Page extract
As you can see, there has been a bunch of refactoring here, a lot of stuff that was reusable went into the TestUtil module, and that’s where the real heavy lifting of calling jspm and jsdom are.

One of the downsides to this approach is that I just can’t seem to set the dom elements value properly just yet (and get the vuejs reactivity system to notice). I probably need to do a bit of a deep dive into the Vue code for how it detects entering data, but luckily I can just edit the VM values directly. I attempted sending keyboard events to the elements and that didn’t work either. At this point, I’m just hoping that Vue’s reactivity is something I don’t have to test, but this is a bit of a blindspot for these tests.

Here’s what output looks like when running the tests overall:

$ make test
./node_modules/.bin/tape app/**/*.spec.js | ./node_modules/.bin/tap-min
[Vue warn]: The data property "alertIdx" is already declared as a prop. Use prop default value instead.

Data to examine
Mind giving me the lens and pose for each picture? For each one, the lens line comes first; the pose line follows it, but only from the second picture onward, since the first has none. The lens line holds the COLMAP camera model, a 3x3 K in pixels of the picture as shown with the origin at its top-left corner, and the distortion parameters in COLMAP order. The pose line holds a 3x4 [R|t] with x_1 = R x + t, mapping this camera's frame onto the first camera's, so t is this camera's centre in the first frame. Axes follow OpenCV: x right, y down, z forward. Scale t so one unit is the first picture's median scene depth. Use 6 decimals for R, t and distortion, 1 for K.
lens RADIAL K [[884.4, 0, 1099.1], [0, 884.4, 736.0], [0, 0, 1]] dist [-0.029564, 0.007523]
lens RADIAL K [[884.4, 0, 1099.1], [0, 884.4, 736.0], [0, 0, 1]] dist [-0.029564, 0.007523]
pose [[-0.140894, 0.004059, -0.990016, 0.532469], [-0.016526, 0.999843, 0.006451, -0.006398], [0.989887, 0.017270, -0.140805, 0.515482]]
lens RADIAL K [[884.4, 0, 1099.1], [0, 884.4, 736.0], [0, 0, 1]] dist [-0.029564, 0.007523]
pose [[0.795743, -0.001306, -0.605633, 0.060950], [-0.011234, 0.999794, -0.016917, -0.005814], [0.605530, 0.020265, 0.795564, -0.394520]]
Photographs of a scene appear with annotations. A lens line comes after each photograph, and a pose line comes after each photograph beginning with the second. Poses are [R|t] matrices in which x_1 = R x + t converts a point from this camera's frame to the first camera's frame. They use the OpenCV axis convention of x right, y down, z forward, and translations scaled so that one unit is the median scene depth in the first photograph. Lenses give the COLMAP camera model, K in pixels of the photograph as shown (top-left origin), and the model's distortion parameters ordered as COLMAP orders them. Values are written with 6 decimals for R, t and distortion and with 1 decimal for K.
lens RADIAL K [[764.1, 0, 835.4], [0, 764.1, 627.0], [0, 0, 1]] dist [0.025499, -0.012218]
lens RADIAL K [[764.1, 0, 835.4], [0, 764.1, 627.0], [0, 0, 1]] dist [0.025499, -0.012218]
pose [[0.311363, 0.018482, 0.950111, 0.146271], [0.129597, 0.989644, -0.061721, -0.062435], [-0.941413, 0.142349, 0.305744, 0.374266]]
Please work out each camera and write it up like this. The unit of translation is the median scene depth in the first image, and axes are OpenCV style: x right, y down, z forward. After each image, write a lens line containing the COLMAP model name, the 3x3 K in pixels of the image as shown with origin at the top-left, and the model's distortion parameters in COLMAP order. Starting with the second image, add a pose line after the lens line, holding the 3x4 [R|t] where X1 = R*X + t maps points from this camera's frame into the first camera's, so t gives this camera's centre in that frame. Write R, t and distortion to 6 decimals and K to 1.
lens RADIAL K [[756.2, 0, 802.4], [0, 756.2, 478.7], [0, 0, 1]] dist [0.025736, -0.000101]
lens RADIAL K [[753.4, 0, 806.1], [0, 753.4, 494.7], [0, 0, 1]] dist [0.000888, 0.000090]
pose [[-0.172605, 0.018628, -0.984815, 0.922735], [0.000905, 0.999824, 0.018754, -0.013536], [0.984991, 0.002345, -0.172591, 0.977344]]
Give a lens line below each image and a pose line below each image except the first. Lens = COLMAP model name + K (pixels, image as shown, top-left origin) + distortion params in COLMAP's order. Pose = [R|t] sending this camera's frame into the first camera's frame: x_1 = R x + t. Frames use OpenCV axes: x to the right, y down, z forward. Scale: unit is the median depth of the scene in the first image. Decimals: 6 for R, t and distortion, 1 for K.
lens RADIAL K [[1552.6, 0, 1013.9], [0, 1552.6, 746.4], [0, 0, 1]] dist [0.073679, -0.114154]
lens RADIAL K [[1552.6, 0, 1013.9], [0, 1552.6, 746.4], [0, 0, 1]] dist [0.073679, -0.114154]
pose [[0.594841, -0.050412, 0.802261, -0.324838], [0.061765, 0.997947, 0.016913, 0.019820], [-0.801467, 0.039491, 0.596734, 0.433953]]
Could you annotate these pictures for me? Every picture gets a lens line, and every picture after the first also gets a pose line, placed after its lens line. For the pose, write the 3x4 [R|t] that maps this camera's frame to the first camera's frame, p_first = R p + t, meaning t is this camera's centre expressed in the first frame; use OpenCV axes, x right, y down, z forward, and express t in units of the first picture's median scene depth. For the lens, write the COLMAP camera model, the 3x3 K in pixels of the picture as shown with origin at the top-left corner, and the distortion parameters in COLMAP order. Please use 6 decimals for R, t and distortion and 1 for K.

Problems and tasks
[A] Answer these questions from the post about Vue tests:
(i) Which module did the reusable code go into during the refactoring?
(ii) Besides setting the DOM elements' value, what attempt to enter data also failed?
(iii) What command is run to execute the tests overall?
[B] Return, unchanged, the passage of the post about Vue tests that begins at the words "One of the downsides" and stops after "default value instead.".

Replies
[A]
(i) The TestUtil module.
(ii) Sending keyboard events to the elements.
(iii) make test

[B]
One of the downsides to this approach is that I just can’t seem to set the dom elements value properly just yet (and get the vuejs reactivity system to notice). I probably need to do a bit of a deep dive into the Vue code for how it detects entering data, but luckily I can just edit the VM values directly. I attempted sending keyboard events to the elements and that didn’t work either. At this point, I’m just hoping that Vue’s reactivity is something I don’t have to test, but this is a bit of a blindspot for these tests.

Here’s what output looks like when running the tests overall:

$ make test
./node_modules/.bin/tape app/**/*.spec.js | ./node_modules/.bin/tap-min
[Vue warn]: The data property "alertIdx" is already declared as a prop. Use prop default value instead.